▶ _The problem_
Present every nonblank line of the records below as a Markdown table with two columns, No. for the row number and Source Line for the line itself.

☆ ☆ ☆ ☆ ☆

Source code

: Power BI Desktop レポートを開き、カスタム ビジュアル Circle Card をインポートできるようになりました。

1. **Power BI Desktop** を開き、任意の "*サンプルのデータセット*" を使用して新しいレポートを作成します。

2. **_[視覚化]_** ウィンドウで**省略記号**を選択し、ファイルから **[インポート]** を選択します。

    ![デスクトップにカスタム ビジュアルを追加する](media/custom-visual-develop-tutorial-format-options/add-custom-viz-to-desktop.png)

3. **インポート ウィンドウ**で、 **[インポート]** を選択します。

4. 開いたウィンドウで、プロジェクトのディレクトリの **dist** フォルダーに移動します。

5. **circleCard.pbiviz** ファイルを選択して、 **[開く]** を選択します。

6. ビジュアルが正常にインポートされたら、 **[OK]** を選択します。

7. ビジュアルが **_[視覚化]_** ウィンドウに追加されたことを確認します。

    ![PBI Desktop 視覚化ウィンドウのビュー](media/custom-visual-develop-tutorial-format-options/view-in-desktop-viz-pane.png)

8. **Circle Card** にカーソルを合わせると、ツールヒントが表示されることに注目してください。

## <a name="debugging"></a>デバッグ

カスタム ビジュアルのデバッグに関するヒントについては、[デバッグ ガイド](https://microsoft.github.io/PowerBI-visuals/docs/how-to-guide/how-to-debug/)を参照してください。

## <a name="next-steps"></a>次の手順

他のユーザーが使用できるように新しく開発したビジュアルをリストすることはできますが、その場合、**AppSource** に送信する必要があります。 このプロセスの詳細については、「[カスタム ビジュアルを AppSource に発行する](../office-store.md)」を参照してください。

☆ ☆ ☆ ☆ ☆

▶ _Task solution_
| No. | Source Line |
|---|---|
| 1 | Source code |
| 2 | : Power BI Desktop レポートを開き、カスタム ビジュアル Circle Card をインポートできるようになりました。 |
| 3 | 1. **Power BI Desktop** を開き、任意の "*サンプルのデータセット*" を使用して新しいレポートを作成します。 |
| 4 | 2. **_[視覚化]_** ウィンドウで**省略記号**を選択し、ファイルから **[インポート]** を選択します。 |
| 5 |     ![デスクトップにカスタム ビジュアルを追加する](media/custom-visual-develop-tutorial-format-options/add-custom-viz-to-desktop.png) |
| 6 | 3. **インポート ウィンドウ**で、 **[インポート]** を選択します。 |
| 7 | 4. 開いたウィンドウで、プロジェクトのディレクトリの **dist** フォルダーに移動します。 |
| 8 | 5. **circleCard.pbiviz** ファイルを選択して、 **[開く]** を選択します。 |
| 9 | 6. ビジュアルが正常にインポートされたら、 **[OK]** を選択します。 |
| 10 | 7. ビジュアルが **_[視覚化]_** ウィンドウに追加されたことを確認します。 |
| 11 |     ![PBI Desktop 視覚化ウィンドウのビュー](media/custom-visual-develop-tutorial-format-options/view-in-desktop-viz-pane.png) |
| 12 | 8. **Circle Card** にカーソルを合わせると、ツールヒントが表示されることに注目してください。 |
| 13 | ## <a name="debugging"></a>デバッグ |
| 14 | カスタム ビジュアルのデバッグに関するヒントについては、[デバッグ ガイド](https://microsoft.github.io/PowerBI-visuals/docs/how-to-guide/how-to-debug/)を参照してください。 |
| 15 | ## <a name="next-steps"></a>次の手順 |
| 16 | 他のユーザーが使用できるように新しく開発したビジュアルをリストすることはできますが、その場合、**AppSource** に送信する必要があります。 このプロセスの詳細については、「[カスタム ビジュアルを AppSource に発行する](../office-store.md)」を参照してください。 |